- Born: 23 August 1931 Barcelona, Spain
- Died: 22 January 2009 (aged 77) Sydney, Australia
- Occupation: Artist -Painter
- Known for: Paintings
- Spouse: Joaquin Hernandez Ruiz de Haro
- Parents: Alfredo Sabrafen Gimenez (father); Francisca Olle Puig (mother);
- Website: http://www.sabrafen.net/

= Paquita Sabrafen =

Spanish painter (1931–2009)

Paquita Sabrafen (23 August 1931 – 22 January 2009) was a Spanish painter who specialised in portraits.

== Early life ==
Paquita, growing up in the time of the Spanish Civil War has had a rough childhood and was struck by tragedy early in life as her mother died when she was just 5 years old.

Due to the circumstances of her time, she fled from her home in Barcelona to France and then to Buenos Aires, Argentina as World War 2 began and Nazi Germany was rapidly advancing in Europe. In Buenos Aires, the young child discovered her passion for art and took art lessons from established artists Andrea Morch, Vincent Puig, Moises Guinart, Huget and Viladrich.

Paquita first solo exhibition was held in Argentina in 1950. Her exhibits had in short time become a constant encounter in the "Galeria Muller" held in the Alvear Palace in Buenos Aires and "Galerie Renon" held in Rosario, Argentina. Due to her extensive work she became one of the preferred portrait painters of the elite society in Buenos Aires, portraits which she combined with landscapes and still life.

== Famous works ==
Among her latest works are the painting titled “Torn by War” inspired by Eric Campbell, ABC Foreign Correspondent. This painting expresses the personal tragedy of Eric Campbell and the loss of his cameraman, Paul Moran who was the first Australian to die in the Iraq War. It is a historic painting marking the beginning of the war in Iraq with global significance.

Another famous work is the portrait of Masako Ide, who in October 2004, was personally awarded a medal from the Emperor of Japan for her service to her country in the area of public health, the painting was completed March, 2005. She has also painted members of the Fijian Royal Family and noted politicians.

Over the last decades she has divided her time between Australia and Spain. She has travelled extensively throughout the world. Most of her paintings are made in her studio in the village of La Mancha, in an atmosphere of peace and tranquility.

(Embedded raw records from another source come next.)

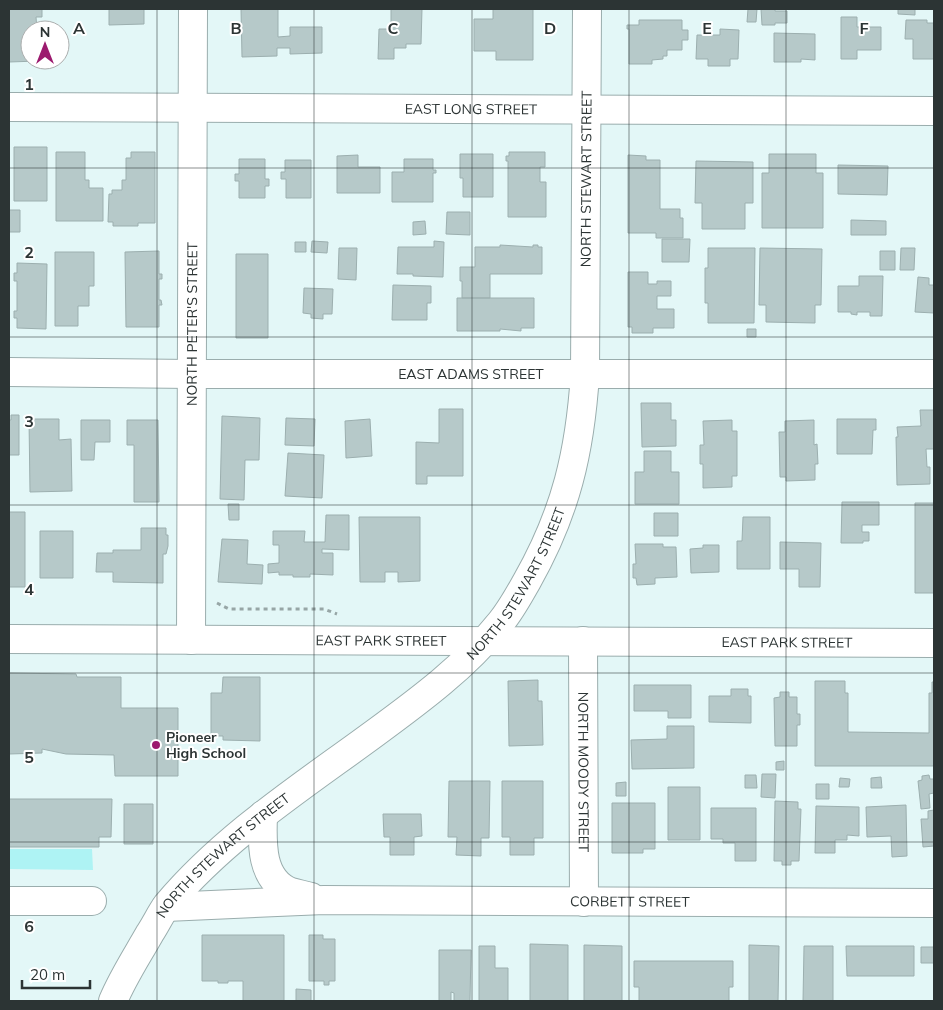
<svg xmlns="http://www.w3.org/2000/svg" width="943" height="1010" font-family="Mulish,sans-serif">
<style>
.green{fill:#aef3f4}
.building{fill:#b6c9c9;stroke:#9cafaf}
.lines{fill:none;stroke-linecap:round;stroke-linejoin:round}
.minor-casing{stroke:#9aadad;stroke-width:30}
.path{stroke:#97a6a6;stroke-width:3;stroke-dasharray:4 4;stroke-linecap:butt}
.minor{stroke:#fff;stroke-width:28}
.grid{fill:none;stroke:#2c3434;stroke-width:1;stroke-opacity:0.55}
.poi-dot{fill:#9c1a6e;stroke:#fff;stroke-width:2}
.labels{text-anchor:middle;stroke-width:4;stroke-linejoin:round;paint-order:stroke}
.street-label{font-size:14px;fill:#2c3434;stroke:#fff}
.poi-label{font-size:14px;font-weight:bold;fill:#2c3434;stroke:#fff;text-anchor:start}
.grid-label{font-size:16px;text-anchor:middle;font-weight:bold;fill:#2c3434;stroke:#fff;stroke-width:4;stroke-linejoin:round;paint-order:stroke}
</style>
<rect width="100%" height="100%" fill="#e3f7f7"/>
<!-- green -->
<path class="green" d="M9,849h83l1,21 -84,-1z"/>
<!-- building -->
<path class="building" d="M9,9h33v8h-6l1,13h-7v30l8,1 -29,1z
M109,9h35v15l-35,1z
M241,9h37v28l12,-1v-9h32v26l-32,1v-6h-13v8l-35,1z
M391,9h31l-1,35h-15v4h-12v11h-16l1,-30h12z
M493,9h40v51h-37v-9h-22v-32h19z
M748,9h9l-1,13h-9z
M761,9h14v2h12v12h-12v2h-13z
M898,9h17v6l-17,-1z
M841,17h16v10h24v23h-24v9h-16z
M639,20h43v10h6v10h-6v10h-15v6h-4v3l-11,1v4h-23v-35h-2v-4h12z
M906,20h21v3h7v36h-21v-20h-8z
M720,29l19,1 -1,29h-8v7h-22v-7h-12l1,-24h23z
M774,33l41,1v26l-14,-1v3h-27z
M14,147h33v54h-33z
M56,152h29v28h4v8h14v33h-47z
M131,152h24v71h-17v3h-25v-4h-5l1,-28h3v-4h10v-10h4v-22h5z
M509,152h36v15h-5v15h6v35h-38v-56h-2v-5h3z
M460,154h33v43h-30v-19h-3z
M769,154h47v19h7v55h-61v-55h7z
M358,155v12h22v26h-43v-37z
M628,155l18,1v4h14v49h20v9h3v20h-27v-5h-28z
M239,159h26v20h4v7h-4v12h-26v-17h-4v-7h4z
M404,159h29v11h3v3h-3v29h-41v-30h12z
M285,160h26v38h-25v-19h-5v-7h4z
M696,161l57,1v41h-8v26h-43v-26h-7z
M838,165l50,1 -1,29 -49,-1z
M9,210h11v22h-11z
M447,212h23v23l-24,-1z
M851,220l35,1v14h-35z
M425,221l1,13 -13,1v-13z
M662,239h28l-1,23h-27z
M312,241l16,1 -1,11 -16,-1z
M434,241l10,1 -1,35 -30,-1v-2h-16l1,-27h36z
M295,242h11v10h-11z
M500,245l33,2v-2h5v2h4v27h-52v24h-28v-17h-2v-14h15v-20h25z
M339,248h18l-1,32 -18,-1z
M708,248h47l-1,75h-46v-20h-3v-35h3z
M760,248l62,1 -1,56h-6v18l-49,-1v-17h-7z
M901,248h14l-1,22h-14z
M159,251v23h3v5h-3v21h2l1,5h-3v22h-33l-1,-75z
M880,251h15v19h-15z
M55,252h39v34h-5v20h-11v20h-23z
M236,254h32v84h-32z
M17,263l30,1 -1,65 -29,-1v-10h-3v-7h3v-30h-3v-8h3z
M628,272h20v12h9v-3h14v15h-14v13h17v19h-21v5h-21v-6h-4z
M859,276h24l-1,40h-12v-4h-13v3l-6,-1v-2h-13v-26h21z
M918,277l11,1v7h5v28l-19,-1z
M393,285l38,1v17h-4v17h-35z
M304,288l29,1 -1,25h-9v5l-12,-1v-4l-8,-1z
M457,298h77v30h-13v3l-21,-2v2h-43z
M747,329h9v8h-9z
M641,403h30v17h5v26l-34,1z
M439,409h24v67h-36v8h-11v-42l23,1z
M920,410h14v39h-8l1,18h3v17l-33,1 -1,-48h2l-1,-10 24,-1z
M11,415h8v40h-10v-35h2z
M222,416l38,2 -1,42h-14l-1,40 -24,-1z
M286,418l29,1 -1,27 -29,-1z
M29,419h30v21l12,-1 1,52 -42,1z
M370,419l2,37 -26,2 -1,-37z
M837,419h39v11h-3l-1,24h-35z
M81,420h29v22h-15l-1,18h-13z
M127,420h31l1,82h-25v-57h-7z
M732,420v11h5v45h-5v11l-29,1v-24h-3v-19h4l-1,-24z
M814,420v25l3,-1 1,20h-3v16l-29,1v-4h-6l-1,-45h6v-11z
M644,451h27v21h8v32h-44v-32h9z
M288,453l36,2 -2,43 -37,-2z
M842,502h37v23h-17v7h7v9h-6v2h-22z
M915,503h19v90h-19z
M228,504h11v16h-10z
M9,512h16v75h-16z
M654,513h24v23h-24z
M326,515h23v35l-27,-1v4h11v22l-23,-1v3h-17v-2h-14v-3l-11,1v-9l11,-1v-18h-6v-14h32l-1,11h21z
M359,517h61v64l-22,1v-10h-13v10h-25z
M743,517h27v52h-33v-28h5z
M141,528h25v7h2v11l-2,8h-3v29l-50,-1v-10h-17l1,-19h16v-3h28z
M40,531h33v47h-33z
M222,539l26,1 -1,24 16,1 -1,19 -44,-2z
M780,542l41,1 -1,44h-21v-18h-19z
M635,544h28v3h13l1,30 -22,1v6l-18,1 -1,-7h-3v-14h3z
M703,545h16v27l-28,1 -1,-24 13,-1z
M9,673l67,1 1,3h44v31h57v68h-63l-1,-21 -48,-1 -24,-5v4l-33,1z
M223,677h37v64l-37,-1v-4h-12v-43h11z
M538,680v21h4l1,44 -34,1 -1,-65z
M815,681h30v12h3v39l81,1v-40h3v-11h2v84h-119z
M634,685h57v33h-23v-7h-34z
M731,689h17v7h3v27l-42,-1v-26h22z
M780,692h9v5h8v17h3v11h-3v21h-22l-1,-48 6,-1z
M667,726h27v42l-62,1 -1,-29 36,-1z
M784,761v9h-8v-8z
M762,774h14l-1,24 -14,-1z
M745,775h11l1,13h-12z
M929,775l1,4h4v14l-5,1 1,14 -9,1 -3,-28 4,-1v-4z
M881,777l1,11h-11v-10z
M840,778l10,1 -1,8h-10z
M449,781h41l-1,57h-8v18l-25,-1 1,-18h-9z
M502,781h41v57h-9v17h-24v-18h-8z
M626,782v14h-10v-13z
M816,784h13v15h-13z
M668,787h32v53h-32z
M9,799h103l-1,38h-12v10h-90z
M775,801l23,1v7h3l-2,52h-8v4h-9v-4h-8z
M612,803h43v46h-12v4h-31z
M124,804h29v40h-29z
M906,805l1,51 -15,1 -1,-21 -24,1 -1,-30z
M816,806l43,1v29l-12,-1v5h-12v13h-20z
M711,808h45v53h-21v-18h-12v-4h-12z
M934,810v36l-11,1 -2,-28h7v-8z
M383,814h38l1,22 -8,1v18h-24v-18h-6z
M202,935h82v66h-41v-20h-15v2h-10v-2h-16z
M309,935h14v4h12v42h-6v4h-5v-4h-15z
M530,944l38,1v56h-38z
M584,945l38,1v55h-38z
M749,945l30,1 -1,55h-29z
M479,946h16v22h13v33h-29z
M804,946h29v55h-30z
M846,946h68v30h-67z
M921,947h13v16h-13z
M439,950h32l-1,51h-16v-8l-3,-1v9h-12z
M634,961h99v26h-4v14h-90v-14h-5z
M296,989l15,1v11h-15z"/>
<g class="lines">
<!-- minor casing -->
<g class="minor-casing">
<g id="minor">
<path id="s1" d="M9,107l925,4"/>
<path id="s2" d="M9,372l182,2h743"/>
<path id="s3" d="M9,639l925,4"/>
<path id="s4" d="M191,640l2,-631"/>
<path id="s5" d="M583,641l1,261"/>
<path d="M263,815c-1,27 -3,65 28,77 7,2 13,3 20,5"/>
<path d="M9,901h83"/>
<path id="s6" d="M166,907l158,-7 610,3"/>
<path id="s7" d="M113,1001c10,-24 24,-45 37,-68 6,-9 11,-20 17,-28 58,-69 136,-119 208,-172 45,-33 91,-67 126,-111 10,-12 18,-27 26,-41 39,-69 53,-129 58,-207l2,-365"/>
</g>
</g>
<!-- path -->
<path class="path" d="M217,603l12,6h95l13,5"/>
<!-- minor -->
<use href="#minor" class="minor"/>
</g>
<!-- grid -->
<path class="grid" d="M157,9v992M314,9v992M472,9v992M629,9v992M786,9v992M9,168h925M9,337h925M9,505h925M9,673h925M9,842h925"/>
<!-- markers -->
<circle class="poi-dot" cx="156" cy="745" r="5"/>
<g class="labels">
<!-- street labels -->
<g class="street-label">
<text dy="5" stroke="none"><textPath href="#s1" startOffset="462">EAST LONG STREET</textPath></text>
<text dy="5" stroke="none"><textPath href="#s7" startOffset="1010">NORTH STEWART STREET</textPath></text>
<text dy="5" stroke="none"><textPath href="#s4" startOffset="316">NORTH PETER'S STREET</textPath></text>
<text dy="5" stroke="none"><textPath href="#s2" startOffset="462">EAST ADAMS STREET</textPath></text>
<text dy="5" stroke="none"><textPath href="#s7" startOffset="590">NORTH STEWART STREET</textPath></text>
<text dy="5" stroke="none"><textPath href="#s3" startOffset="372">EAST PARK STREET</textPath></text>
<text dy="5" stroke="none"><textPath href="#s3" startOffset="778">EAST PARK STREET</textPath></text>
<text dy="5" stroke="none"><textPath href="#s5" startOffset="131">NORTH MOODY STREET</textPath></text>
<text dy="5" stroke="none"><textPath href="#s7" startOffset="185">NORTH STEWART STREET</textPath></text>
<text dy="5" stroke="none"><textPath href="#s6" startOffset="464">CORBETT STREET</textPath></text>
</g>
<!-- poi labels -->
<g class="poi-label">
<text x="166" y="742">Pioneer<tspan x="166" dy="16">High School</tspan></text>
</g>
</g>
<g class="grid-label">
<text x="79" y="34">A</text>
<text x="236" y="34">B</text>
<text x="393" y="34">C</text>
<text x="550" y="34">D</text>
<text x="707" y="34">E</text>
<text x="864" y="34">F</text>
<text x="29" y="90">1</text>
<text x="29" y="258">2</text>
<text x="29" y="427">3</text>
<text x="29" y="595">4</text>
<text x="29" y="763">5</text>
<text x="29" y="932">6</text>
</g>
<!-- border -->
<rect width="943" height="1010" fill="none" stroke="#2c3434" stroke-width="20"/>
<!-- north arrow -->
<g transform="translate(45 45)"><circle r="24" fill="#ffffff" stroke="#abaeae"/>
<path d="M0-4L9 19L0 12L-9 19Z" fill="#9c1a6e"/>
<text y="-8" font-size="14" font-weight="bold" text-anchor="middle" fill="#2c3434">N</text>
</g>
<!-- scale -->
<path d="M22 980v8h68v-8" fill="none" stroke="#2c3434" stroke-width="2.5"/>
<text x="30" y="980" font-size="15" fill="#2c3434" stroke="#ffffff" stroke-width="4" paint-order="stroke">20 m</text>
</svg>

In La Mancha she lived with her husband Joaquin in an historic 300 year old Spanish mansion, which she restored to its former glory. The mansion is situated in a mountainous region, looking out over mountains and a river flowing beneath. The restored La Mancha Villa served as a home, studio and Gallery/Museum where tourists can see the works of Paquita Sabrafen.

== Death ==
Sabrafen died in Sydney, Australia on 22 January 2009, at the age of 77.

== Galleries ==
Sabrafen's paintings are in the collections of numerous prestigious National Art Museums worldwide:
- The Hermitage Museum, St Petersburg, Russia. Two oils, entitled ‘Frances’ and ‘ La Lidia’.
- The National Museum of Czechoslovakia in Prague, ‘Pancho’.
- Nagasaki Museum, Japan. ‘Muzumezo’, a Plea for Peace.
- The Provincial Museum of Albacete, Spain, ‘Manchega ’.
- Art Gallery of NSW, Sydney, Australia, ‘Australian Wild Flowers’.
- The National Art Museum of China, ‘Light in the Darkness’ and ‘Fruits of the Harvest’ (2005).
Other Sabrafen canvas are found in the Atomic Bomb Museum, the 26 Martyrs Museum and Nagasaki Town Hall. Her canvas ‘Woman looking at her own reflection in the lake’ was selected to occupy a prime place in the Tokyo Metropolitan Art Museum (Nika exhibition 1993).

Some of Paquita Sabrafen largest oil on canvas painting are also found in churches, most notably "Nuestra Señora de Orito" found in the Sanctuary of Capuchins in Alicante, where approximately 200,000 people pilgrim each year and it is said that her paintings have inspired much devotion. Others paintings are found are in the church of Carmelitesin in the village of Lietor (Albacete, Castilla la Mancha). Sabrafen's painting of “Cruz Ortiz Real” inspired from the nun declared a Saint by the Pope on 21 March 2004 hangs inside the church of Salessianas in Alicante, Spain.